> Work instructions: Rewrite the lines below as a JSON list of strings, one string per line, leaving out blank lines.

[Dataset entries]
- Opening Delimiter -

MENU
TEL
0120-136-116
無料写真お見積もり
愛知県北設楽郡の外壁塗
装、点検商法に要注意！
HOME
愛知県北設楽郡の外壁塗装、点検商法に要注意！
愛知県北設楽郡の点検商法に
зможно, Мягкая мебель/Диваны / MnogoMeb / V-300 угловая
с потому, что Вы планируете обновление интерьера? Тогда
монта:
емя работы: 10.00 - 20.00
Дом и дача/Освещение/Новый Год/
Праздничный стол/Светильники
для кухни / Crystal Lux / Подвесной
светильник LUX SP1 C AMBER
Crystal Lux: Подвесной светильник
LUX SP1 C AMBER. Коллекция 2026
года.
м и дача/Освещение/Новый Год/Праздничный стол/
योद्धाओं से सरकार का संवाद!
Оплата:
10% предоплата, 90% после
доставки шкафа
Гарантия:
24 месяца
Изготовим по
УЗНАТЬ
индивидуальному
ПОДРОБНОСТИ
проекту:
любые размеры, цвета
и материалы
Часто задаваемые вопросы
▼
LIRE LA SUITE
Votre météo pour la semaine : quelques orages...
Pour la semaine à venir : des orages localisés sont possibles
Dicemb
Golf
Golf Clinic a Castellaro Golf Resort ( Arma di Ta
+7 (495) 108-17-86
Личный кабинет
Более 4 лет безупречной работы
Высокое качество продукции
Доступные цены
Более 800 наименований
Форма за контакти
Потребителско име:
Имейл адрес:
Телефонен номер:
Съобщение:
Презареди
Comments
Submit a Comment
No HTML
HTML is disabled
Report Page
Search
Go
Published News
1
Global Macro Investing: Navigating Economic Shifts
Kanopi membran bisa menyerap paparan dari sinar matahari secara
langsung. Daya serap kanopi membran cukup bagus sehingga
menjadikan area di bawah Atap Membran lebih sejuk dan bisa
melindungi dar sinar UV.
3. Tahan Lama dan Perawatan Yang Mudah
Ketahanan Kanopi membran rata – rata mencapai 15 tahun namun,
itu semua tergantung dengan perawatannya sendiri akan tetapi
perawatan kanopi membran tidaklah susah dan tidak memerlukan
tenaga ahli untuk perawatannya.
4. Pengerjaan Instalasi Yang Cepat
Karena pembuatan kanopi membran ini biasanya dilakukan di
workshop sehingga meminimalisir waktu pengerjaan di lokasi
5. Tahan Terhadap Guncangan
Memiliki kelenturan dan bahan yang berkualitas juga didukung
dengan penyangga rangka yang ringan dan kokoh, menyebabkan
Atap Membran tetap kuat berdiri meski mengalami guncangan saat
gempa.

- Closing Delimiter -

> Answer to this exercise:
[
  "MENU",
  "TEL",
  "0120-136-116",
  "無料写真お見積もり",
  "愛知県北設楽郡の外壁塗",
  "装、点検商法に要注意！",
  "HOME",
  "愛知県北設楽郡の外壁塗装、点検商法に要注意！",
  "愛知県北設楽郡の点検商法に",
  "зможно, Мягкая мебель/Диваны / MnogoMeb / V-300 угловая",
  "с потому, что Вы планируете обновление интерьера? Тогда",
  "монта:",
  "емя работы: 10.00 - 20.00",
  "Дом и дача/Освещение/Новый Год/",
  "Праздничный стол/Светильники",
  "для кухни / Crystal Lux / Подвесной",
  "светильник LUX SP1 C AMBER",
  "Crystal Lux: Подвесной светильник",
  "LUX SP1 C AMBER. Коллекция 2026",
  "года.",
  "м и дача/Освещение/Новый Год/Праздничный стол/",
  "योद्धाओं से सरकार का संवाद!",
  "Оплата:",
  "10% предоплата, 90% после",
  "доставки шкафа",
  "Гарантия:",
  "24 месяца",
  "Изготовим по",
  "УЗНАТЬ",
  "индивидуальному",
  "ПОДРОБНОСТИ",
  "проекту:",
  "любые размеры, цвета",
  "и материалы",
  "Часто задаваемые вопросы",
  "▼",
  "LIRE LA SUITE",
  "Votre météo pour la semaine : quelques orages...",
  "Pour la semaine à venir : des orages localisés sont possibles",
  "Dicemb",
  "Golf",
  "Golf Clinic a Castellaro Golf Resort ( Arma di Ta",
  "+7 (495) 108-17-86",
  "Личный кабинет",
  "Более 4 лет безупречной работы",
  "Высокое качество продукции",
  "Доступные цены",
  "Более 800 наименований",
  "Форма за контакти",
  "Потребителско име:",
  "Имейл адрес:",
  "Телефонен номер:",
  "Съобщение:",
  "Презареди",
  "Comments",
  "Submit a Comment",
  "No HTML",
  "HTML is disabled",
  "Report Page",
  "Search",
  "Go",
  "Published News",
  "1",
  "Global Macro Investing: Navigating Economic Shifts",
  "Kanopi membran bisa menyerap paparan dari sinar matahari secara",
  "langsung. Daya serap kanopi membran cukup bagus sehingga",
  "menjadikan area di bawah Atap Membran lebih sejuk dan bisa",
  "melindungi dar sinar UV.",
  "3. Tahan Lama dan Perawatan Yang Mudah",
  "Ketahanan Kanopi membran rata – rata mencapai 15 tahun namun,",
  "itu semua tergantung dengan perawatannya sendiri akan tetapi",
  "perawatan kanopi membran tidaklah susah dan tidak memerlukan",
  "tenaga ahli untuk perawatannya.",
  "4. Pengerjaan Instalasi Yang Cepat",
  "Karena pembuatan kanopi membran ini biasanya dilakukan di",
  "workshop sehingga meminimalisir waktu pengerjaan di lokasi",
  "5. Tahan Terhadap Guncangan",
  "Memiliki kelenturan dan bahan yang berkualitas juga didukung",
  "dengan penyangga rangka yang ringan dan kokoh, menyebabkan",
  "Atap Membran tetap kuat berdiri meski mengalami guncangan saat",
  "gempa."
]